Apache SIS often needs to inverse matrices, in order to perform a coordinate operation in reverse direction. Matrix inversions are typically performed on square matrices, but SIS also needs to inverse non-square matrices. Depending on whether we have more lines than columns:

From Apache SIS library perspective, a non-square matrix is a coordinate operation that adds or removes a dimension.
From linear algebra libraries perspective, a non-square matrix is an under-determined or over-determined system of equations.

To illustrate the issues caused by direct use of libraries designed for linear algebra, consider a (φ₁, λ₁, h) → (φ₂, λ₂) conversion from three-dimensional points to two-dimensional points on a surface. The φ terms are latitudes, the λ terms are longitudes and (φ₂, λ₂) may be different than (φ₁, λ₁) if h axis is not perpendicular to the surface.

For linear algebra libraries, the above non-square matrix represents an under-determined system of equations and may be considered unresolvable. Indeed the above coordinate operation cannot be inverted as a (φ₂, λ₂) → (φ₁, λ₁, h) operation because we do not know which value to assign to h. Ignoring h implies that we cannot assign values to (φ₁, λ₁) neither since those values may depend on h. However in GIS case, the ellipsoidal h axis is perpendicular to the ellipsoid surface on which the geodetic latitudes and longitudes (φ, λ) are represented (note that this statement is not true for geocentric latitudes and longitudes). This perpendicularity makes φ₁ and λ₁ independent of h. In such cases, we can can still do some processing.

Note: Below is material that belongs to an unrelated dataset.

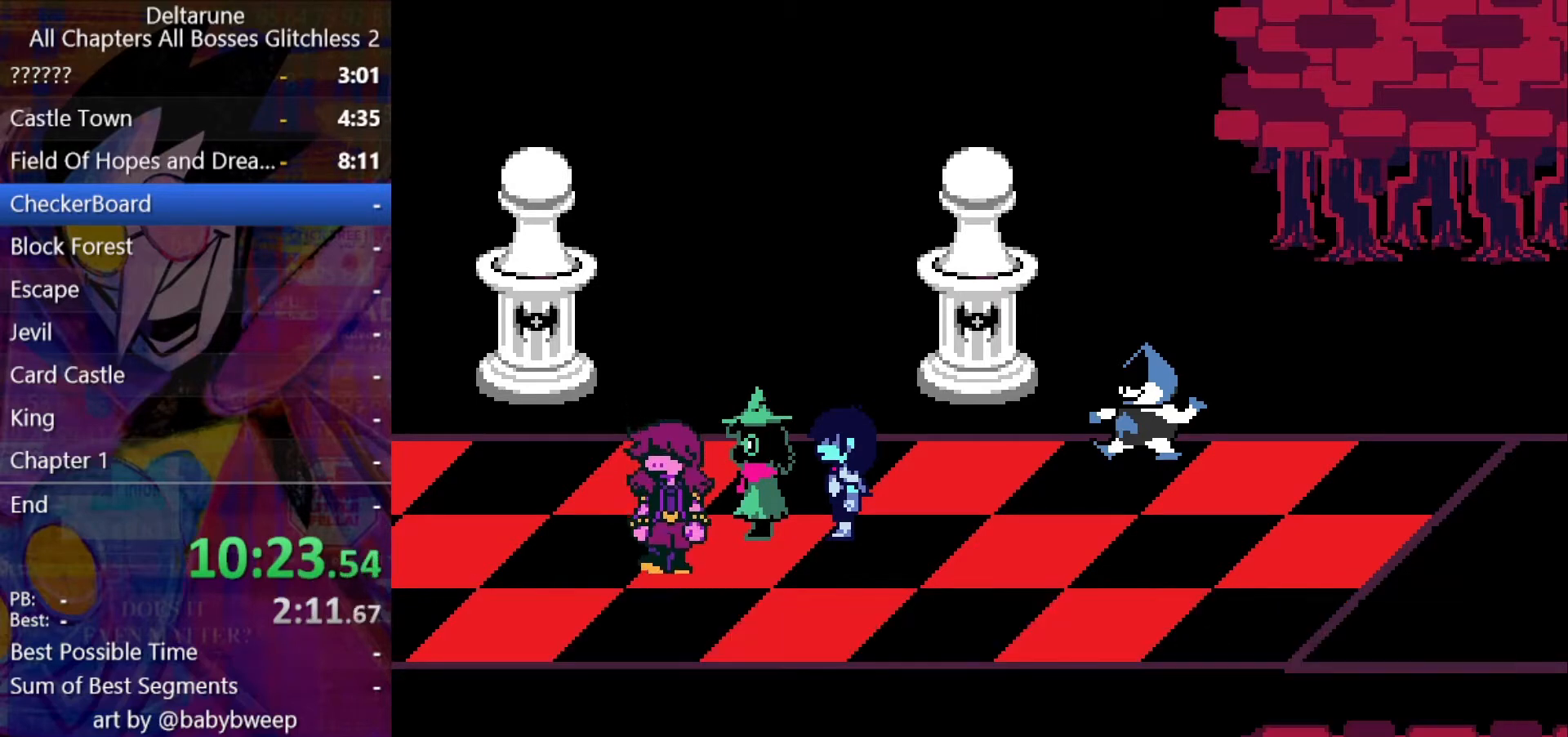
{"keys": ["return", "shift"], "events": [[33, "return", "up"], [33, "z", "down"], [133, "z", "up"], [367, "return", "down"], [400, "return", "up"], [500, "return", "down"]]}
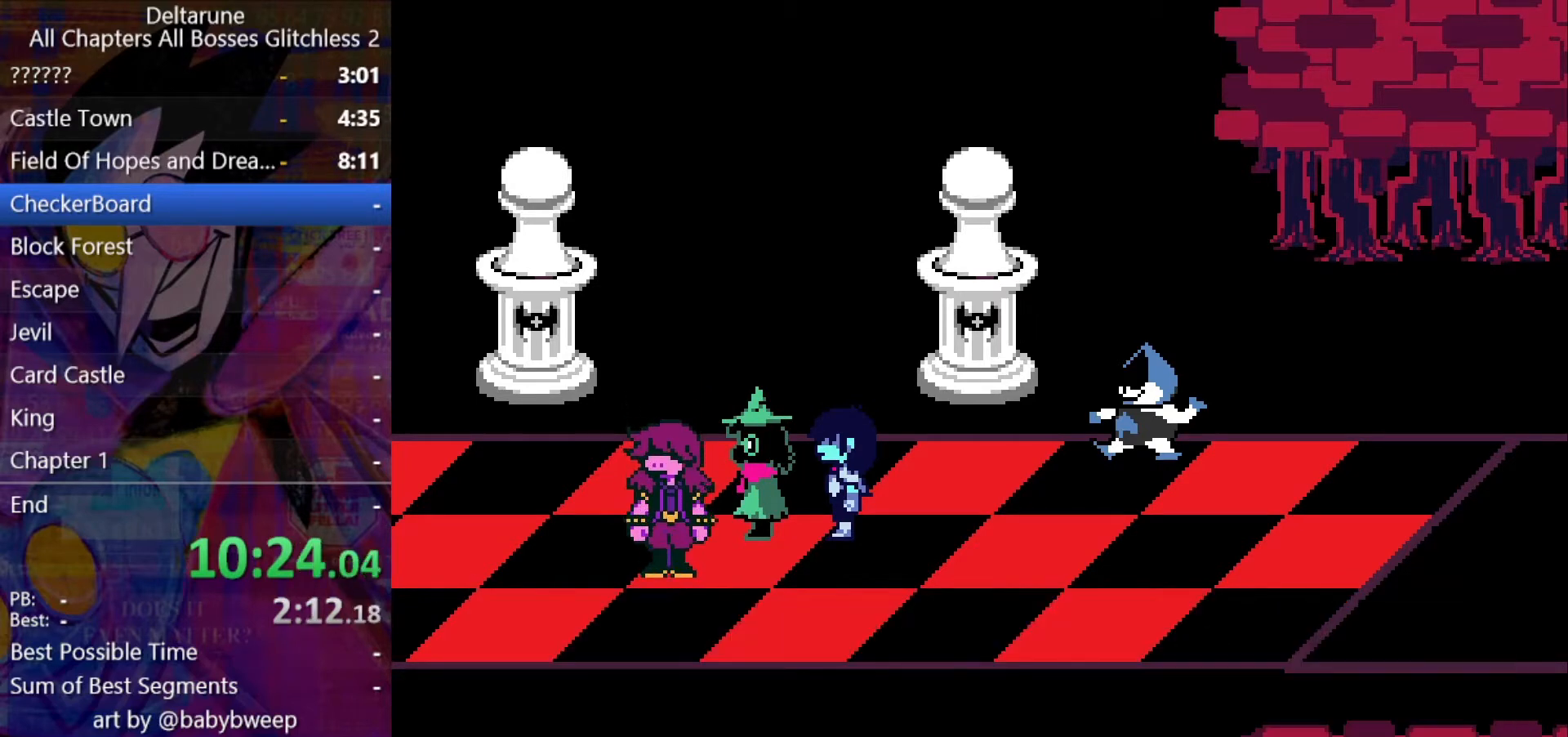
{"keys": ["shift"], "events": [[33, "return", "up"], [33, "z", "down"], [100, "return", "down"], [100, "z", "up"], [133, "return", "up"], [200, "return", "down"], [200, "z", "down"], [233, "return", "up"], [233, "z", "up"], [267, "return", "down"], [267, "z", "down"], [333, "return", "up"], [367, "z", "up"], [467, "z", "down"], [500, "z", "up"]]}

Apache SIS proceeds by checking if h values are independent of φ and λ values. We identify such cases by checking which matrix coefficients are zero. If SIS can identify independent dimensions, it can temporarily exclude those dimensions and invert the matrix using only the remaining dimensions. If SIS does not found a sufficient amount of independent dimensions, an exception is thrown. But if a matrix inversion has been possible, then we need to decide which value to assign to the dimensions that SIS temporarily excluded. By default, SIS assigns the NaN (Not-a-Number) value to those dimensions. However in the particular case of ellipsoidal height h in a (φ₂, λ₂) → (φ₁, λ₁, h) operation, the zero value may also be appropriate on the assumption that the coordinates are usually close to the ellipsoid surface. In any case, the coefficients that Apache SIS sets to zero or NaN is based on the assumption that the matrix represents a coordinate operation; this is not something that can be done with arbitrary matrices.

The above-described approach allows Apache SIS to resolve some under-determined equation systems commonly found in GIS. In our example using NaN as the default value, the h ordinate stay unknown – we do not create information from nothing – but at least the (φ, λ) coordinates are preserved. The opposite problem, those of over-determined equation systems, is more subtile. An approach commonly applied by linear algebra libraries is to resolve over-determined systems by the least squares method. Such method applied to our example would compute a (φ₂, λ₂, h) → (φ₁, λ₁) operation that seems the best compromise for various φ₂, λ₂ and h values, while being (except special cases) an exact solution for no-one. Furthermore linear combinations between those three variables may be an issue because of heterogenous units of measurement, for instance with h in metres and (φ, λ) in degrees. Apache SIS rather proceeds in the same way than for under-determined systems: by requiring that some dimensions are independent from other dimensions, otherwise the matrix is considered non-invertible. Consequently in over-determined systems case, SIS may refuse to perform some matrix inversions that linear algebra libraries can do, but in case of success the resulting coordinate operation is guaranteed to be exact (ignoring rounding errors).

Apache SIS matrix library

In summary, Apache SIS provides its own matrix library for the following reasons:

Lightweight objects for small matrices, especially the 3×3 ones.
Improved accuracy with “double-double” arithmetic, accepting performance cost in codes where performance is not critical.
Special handling of non-square matrices on the assumption that those matrices represent coordinate operations.

This library is provided in the org.apache.sis.matrix package of the sis-referencing module.